Bluetooth Security: Did You Leave Your IoT Door Unlocked?
Security experts and cybercriminals continue to uncover Bluetooth security vulnerabilities.
The Internet of Things can be great, but making it great takes thought, and sometimes action. Let’s start by considering this non-technical scenario. A good friend has permitted you to use a fabulous beach house. In the past, the friend would leave the keys with the bartender at a boardwalk bar about a quarter mile from the house. You both know the owner and felt that was OK. Up until recently, you’d go to the bar, and the bartender would hand you the keys. But that all stopped after your friend’s house was burglarized two summers ago. Maybe one of the many employees at the bar was to blame. Many of them were seasonal employees. It would have been all-too-easy for any of them to make a copy of the keys. So after hiring a locksmith to rekey the house, the next strategy was to put a realtor’s lockbox on the side to hold the keys. Some months later, your friend stumbles across a YouTube video showing that such a lockbox can be picked in minutes. So much for that strategy. But before the lockbox is removed, your friend realized that, lo and behold, someone broke into the house again. After rekeying the house again, your friend offers you a key copy. You decline. You don’t want to face the possibility of being suspected if the house is ransacked again. But your friend is generous and undeterred, and settles on a new solution. The bar has since created a service for homeowners looking to provide short-term access to their property to friends, family or short-term renters. In this scheme, there are several small internet-connected lockers, each containing keys to different properties. The homeowners can change the access codes to the lockers on a weekly basis, and since only the person accessing the specific locker knows which house the keys inside unlock, there are multiple layers of security. The people using the house felt safe, the homeowners felt much better, and the bar got exposure (and patrons) from the people coming in to get the keys from the lockers, not to mention a small fee for the locker service. Wins all around.

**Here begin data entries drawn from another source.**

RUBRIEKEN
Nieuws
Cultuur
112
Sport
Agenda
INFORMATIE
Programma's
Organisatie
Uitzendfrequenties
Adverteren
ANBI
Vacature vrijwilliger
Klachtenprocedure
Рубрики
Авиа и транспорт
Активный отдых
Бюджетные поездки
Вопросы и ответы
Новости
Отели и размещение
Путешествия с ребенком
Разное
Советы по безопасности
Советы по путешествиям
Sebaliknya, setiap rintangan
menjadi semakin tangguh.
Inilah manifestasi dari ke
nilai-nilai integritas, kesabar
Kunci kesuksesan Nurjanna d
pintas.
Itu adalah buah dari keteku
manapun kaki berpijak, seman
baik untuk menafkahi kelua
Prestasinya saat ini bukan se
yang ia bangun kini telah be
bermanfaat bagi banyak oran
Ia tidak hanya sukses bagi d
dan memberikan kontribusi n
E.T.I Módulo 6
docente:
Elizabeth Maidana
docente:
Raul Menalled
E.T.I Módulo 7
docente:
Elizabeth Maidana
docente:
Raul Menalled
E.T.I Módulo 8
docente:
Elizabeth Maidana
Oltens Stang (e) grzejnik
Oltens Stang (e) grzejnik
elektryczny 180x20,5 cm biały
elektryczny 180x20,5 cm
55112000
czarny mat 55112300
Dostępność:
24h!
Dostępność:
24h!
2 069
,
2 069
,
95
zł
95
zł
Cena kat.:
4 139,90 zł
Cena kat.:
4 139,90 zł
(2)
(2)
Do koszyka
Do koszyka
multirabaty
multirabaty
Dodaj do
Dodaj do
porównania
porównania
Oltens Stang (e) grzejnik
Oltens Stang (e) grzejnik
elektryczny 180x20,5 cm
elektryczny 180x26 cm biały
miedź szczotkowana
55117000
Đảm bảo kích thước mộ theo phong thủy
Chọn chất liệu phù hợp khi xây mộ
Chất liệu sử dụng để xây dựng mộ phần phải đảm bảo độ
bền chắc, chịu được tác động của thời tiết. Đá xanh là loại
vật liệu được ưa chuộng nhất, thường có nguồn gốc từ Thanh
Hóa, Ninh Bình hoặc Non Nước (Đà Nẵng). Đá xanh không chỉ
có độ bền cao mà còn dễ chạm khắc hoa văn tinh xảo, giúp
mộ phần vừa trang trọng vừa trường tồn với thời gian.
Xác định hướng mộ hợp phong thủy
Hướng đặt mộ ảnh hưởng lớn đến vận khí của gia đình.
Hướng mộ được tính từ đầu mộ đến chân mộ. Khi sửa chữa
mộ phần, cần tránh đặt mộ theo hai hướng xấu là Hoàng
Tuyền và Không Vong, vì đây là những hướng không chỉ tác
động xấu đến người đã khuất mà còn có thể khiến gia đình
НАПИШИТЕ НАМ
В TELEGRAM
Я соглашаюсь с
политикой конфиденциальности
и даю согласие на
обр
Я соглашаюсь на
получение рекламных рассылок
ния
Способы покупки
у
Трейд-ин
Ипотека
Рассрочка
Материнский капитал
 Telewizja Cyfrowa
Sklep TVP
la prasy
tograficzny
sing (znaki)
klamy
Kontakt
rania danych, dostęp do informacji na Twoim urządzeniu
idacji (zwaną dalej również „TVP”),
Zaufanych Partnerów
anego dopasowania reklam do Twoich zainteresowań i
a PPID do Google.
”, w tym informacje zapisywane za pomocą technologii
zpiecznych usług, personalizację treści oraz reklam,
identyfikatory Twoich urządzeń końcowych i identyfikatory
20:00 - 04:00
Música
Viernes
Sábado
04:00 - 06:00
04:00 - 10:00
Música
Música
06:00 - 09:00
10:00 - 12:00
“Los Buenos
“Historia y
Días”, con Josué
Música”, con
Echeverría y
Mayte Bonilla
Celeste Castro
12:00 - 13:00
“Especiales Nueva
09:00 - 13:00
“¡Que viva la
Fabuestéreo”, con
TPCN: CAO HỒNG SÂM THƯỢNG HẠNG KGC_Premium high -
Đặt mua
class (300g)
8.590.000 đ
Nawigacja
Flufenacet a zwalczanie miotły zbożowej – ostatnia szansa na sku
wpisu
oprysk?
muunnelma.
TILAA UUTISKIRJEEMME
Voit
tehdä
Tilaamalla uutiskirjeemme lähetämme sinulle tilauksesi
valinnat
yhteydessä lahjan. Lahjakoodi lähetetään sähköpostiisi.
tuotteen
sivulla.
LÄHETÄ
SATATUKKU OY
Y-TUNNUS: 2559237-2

And while the Internet of Things scenario in the above hypothetical example was the most satisfactory, we have all heard the warnings about IoT security and the “greatly expanded attack vectors” these devices create. We might think this is hyperbole; overstated warnings by overly cautious security professionals. It isn’t. Ask the people in the SUV attacked through the Bluetooth Low Energy tire valve. Ask the casino high-rollers whose data was breached thanks to vulnerabilities of a Bluetooth Low Energy thermometer in the aquarium. These are not fictional crime stories from paperbacks you pick up at the airport; they are genuine examples of very real Bluetooth security vulnerabilities.

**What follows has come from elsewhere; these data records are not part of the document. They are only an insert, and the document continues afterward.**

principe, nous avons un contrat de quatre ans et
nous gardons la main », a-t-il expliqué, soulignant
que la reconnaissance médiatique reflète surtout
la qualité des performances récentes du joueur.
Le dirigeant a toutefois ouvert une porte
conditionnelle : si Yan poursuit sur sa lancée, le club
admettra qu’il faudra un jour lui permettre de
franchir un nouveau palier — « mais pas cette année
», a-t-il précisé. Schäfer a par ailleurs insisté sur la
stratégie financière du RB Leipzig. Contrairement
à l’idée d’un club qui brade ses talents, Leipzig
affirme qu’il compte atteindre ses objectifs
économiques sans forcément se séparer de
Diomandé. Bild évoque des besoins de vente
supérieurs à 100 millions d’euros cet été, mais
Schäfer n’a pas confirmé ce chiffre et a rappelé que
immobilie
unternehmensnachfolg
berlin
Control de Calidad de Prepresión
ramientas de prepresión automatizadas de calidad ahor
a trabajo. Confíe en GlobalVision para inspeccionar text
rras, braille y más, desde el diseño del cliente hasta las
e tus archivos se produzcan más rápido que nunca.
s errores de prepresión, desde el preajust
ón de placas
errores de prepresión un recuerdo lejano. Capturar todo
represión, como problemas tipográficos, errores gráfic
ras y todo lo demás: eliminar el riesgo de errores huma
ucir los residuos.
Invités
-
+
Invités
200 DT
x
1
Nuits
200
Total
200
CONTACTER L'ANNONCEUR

Last week, we learned about weaknesses in Bluetooth 5.0. For those who have been paying attention to the evolving landscape, Bluetooth Low Energy 4.0 was extremely vulnerable, and Bluetooth Low Energy 4.1 was only marginally better, where the susceptibilities were both known and relatively easy to exploit. Think of it as knowing a patron at the bar with a photographic memory (or just a smartphone) who can snap a high-res picture of the key as the bartender is handing it to the renter, and make a perfect copy of that key just using that image. The worst part is neither the bartender or renter have any idea their key was just copied — they are both convinced it is safe. BLE 5.0 fixed this problem, but six months ago, Bluetooth security researchers revealed the new 5.0 fix itself had vulnerabilities. Providers are taking steps to remediate this, but there are likely millions of deployed devices in use that have this vulnerability. Moreover, there are probably 1,000 times more devices out there with BLE 4.0 or 4.1 in use that remain exposed. Z-wave devices have their own, different issues.

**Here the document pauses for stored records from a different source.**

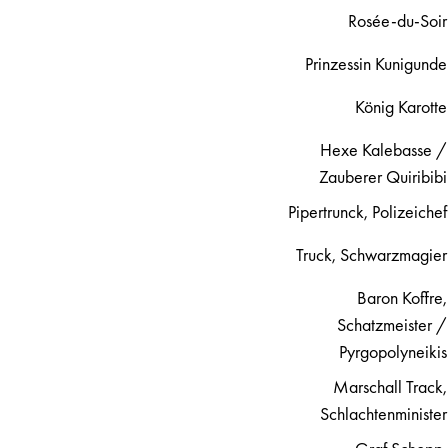
Rosée-du-Soir
Prinzessin Kunigunde
König Karotte
Hexe Kalebasse /
Zauberer Quiribibi
Pipertrunck, Polizeichef
Truck, Schwarzmagier
Baron Koffre,
Schatzmeister /
Pyrgopolyneikis
Marschall Track,
Schlachtenminister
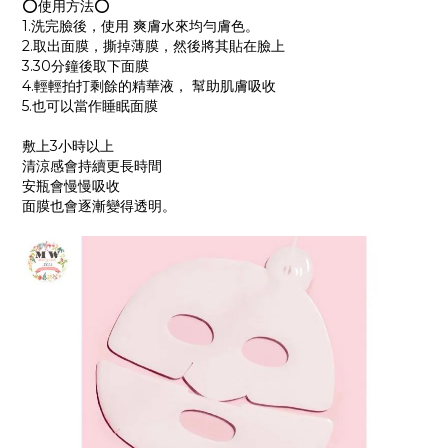
⭕使用方法⭕
1.洗完臉後，使用 爽膚水來均勻膚色。
2.取出面膜，撕掉薄膜，然後將其貼在臉上
3.30分鐘後取下面膜
4.輕輕拍打剩餘的精華液， 幫助肌膚吸收
5.也可以當作睡眠面膜
敷上3小時以上
清涼感會持續更長時間
安瓶會慢慢吸收
面膜也會逐漸變得透明。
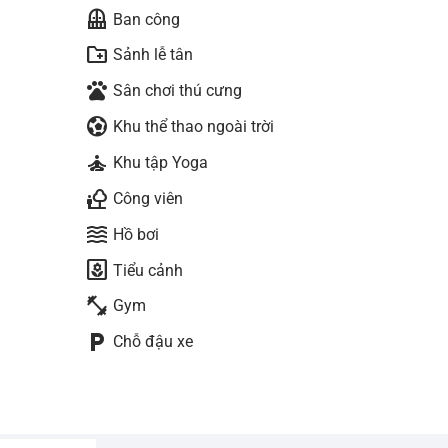
balcony
Ban công
create_new_folder
Sảnh lễ tân
pets
Sân chơi thú cưng
sports_and_outdoors
Khu thể thao ngoài trời
self_improvement
Khu tập Yoga
nature_people
Công viên
waves
Hồ bơi
yard
Tiểu cảnh
fitness_center
Gym
local_parking
Chỗ đậu xe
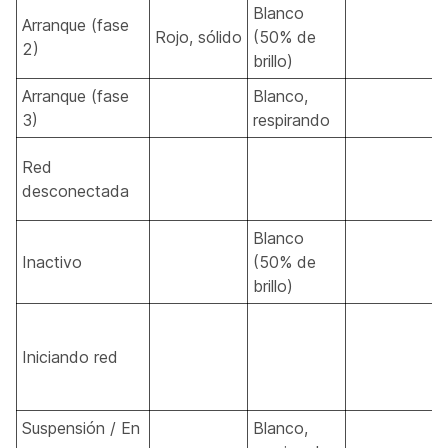
Blanco
Arranque (fase
Rojo, sólido
(50% de
2)
brillo)
Arranque (fase
Blanco,
3)
respirando
Red
desconectada
Blanco
Inactivo
(50% de
brillo)
Iniciando red
Suspensión / En
Blanco,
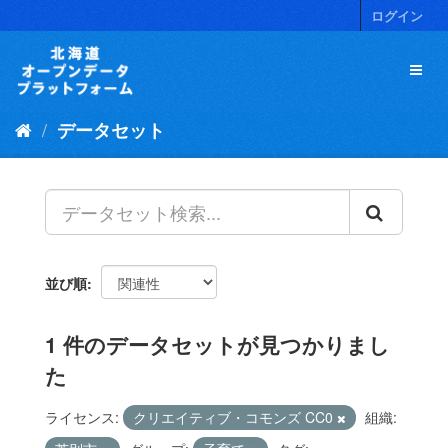
ス
ログイン
キ
ッ
プ
し
て
データセット
内
容
へ
並び順
1 件のデータセットが見つかりまし
た
ライセンス:
クリエイティブ・コモンズ CC0
組織:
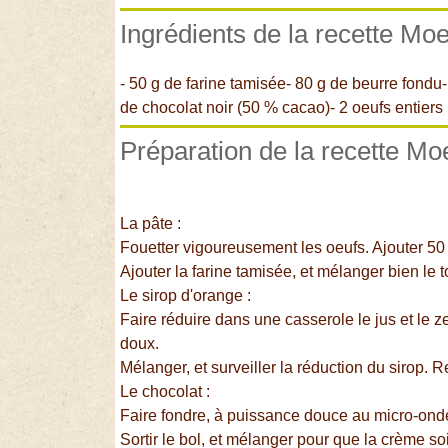
Ingrédients de la recette Moe
- 50 g de farine tamisée- 80 g de beurre fondu-
de chocolat noir (50 % cacao)- 2 oeufs entiers 
Préparation de la recette Mo
La pâte :
Fouetter vigoureusement les oeufs. Ajouter 50 
Ajouter la farine tamisée, et mélanger bien le t
Le sirop d'orange :
Faire réduire dans une casserole le jus et le z
doux.
Mélanger, et surveiller la réduction du sirop. Ret
Le chocolat :
Faire fondre, à puissance douce au micro-onde
Sortir le bol, et mélanger pour que la crème s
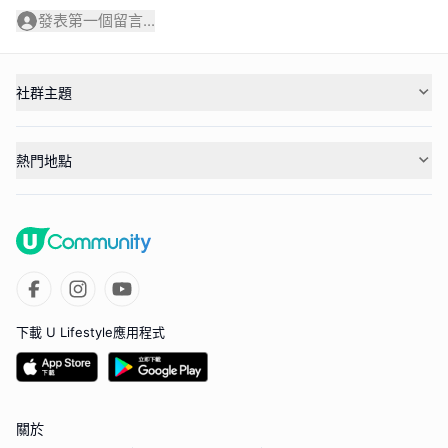
發表第一個留言...
社群主題
熱門地點
下載 U Lifestyle應用程式
關於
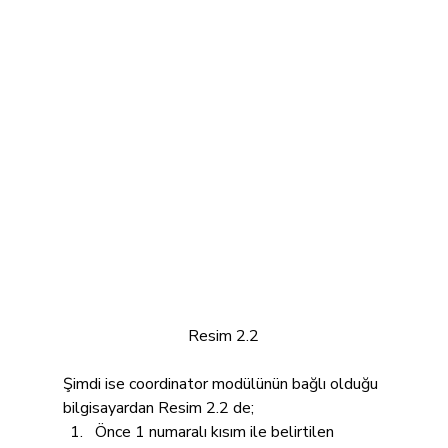
Resim 2.2
Şimdi ise coordinator modülünün bağlı olduğu 
bilgisayardan Resim 2.2 de;
Önce 1 numaralı kısım ile belirtilen 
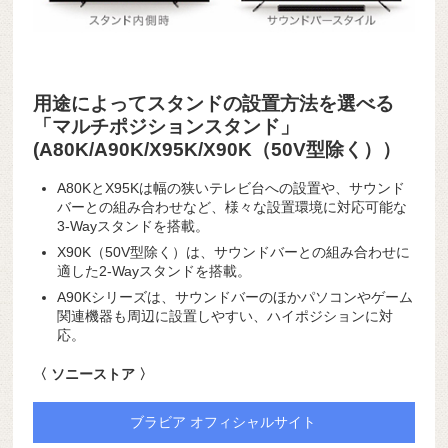
用途によってスタンドの設置方法を選べる
「マルチポジションスタンド」
(A80K/A90K/X95K/X90K（50V型除く））
A80KとX95Kは幅の狭いテレビ台への設置や、サウンド
バーとの組み合わせなど、様々な設置環境に対応可能な
3-Wayスタンドを搭載。
X90K（50V型除く）は、サウンドバーとの組み合わせに
適した2-Wayスタンドを搭載。
A90Kシリーズは、サウンドバーのほかパソコンやゲーム
関連機器も周辺に設置しやすい、ハイポジションに対
応。
〈 ソニーストア 〉
ブラビア オフィシャルサイト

There is a way to safeguard against such vulnerabilities, but it takes planning to devise multiple layers of complementary security protections. In some ways, this concept is like the example of keys stored in the locker where the code to access the locker is changed frequently, and the house associated with the keys is only known to the person accessing the locker. There are ways to establish protocol and network-agnostic encryption that can ride on top or underneath BLE, MQTT, Z-wave or other alternatives. Again, the more thorough security is a natural step, and the additional safeguard goes a long way.
In security, nothing should ever be viewed as impenetrable. Just like BLE 5.0, as soon as you think you are entirely safe, you hear someone else has figured out how to compromise that approach. But consider that hacking is often a function of penetrating the most vulnerable target, where it is the hacker’s path of least resistance. A little extra precaution can make it much more tedious to hack you instead of the person or the company next door. If you are responsible for protecting the cars, the clients, the capital equipment, or anything within your organization or your client’s use of your products, whether those are garage door openers, fitness trackers or even insulin pumps, do you want to be the one with the less-protected options? Probably not. The latest revelations are just another chapter, but the message remains the same. The actions that result from these revelations are up to everyone. The Internet of Things will not reach its full potential unless people can trust it in the most basic ways.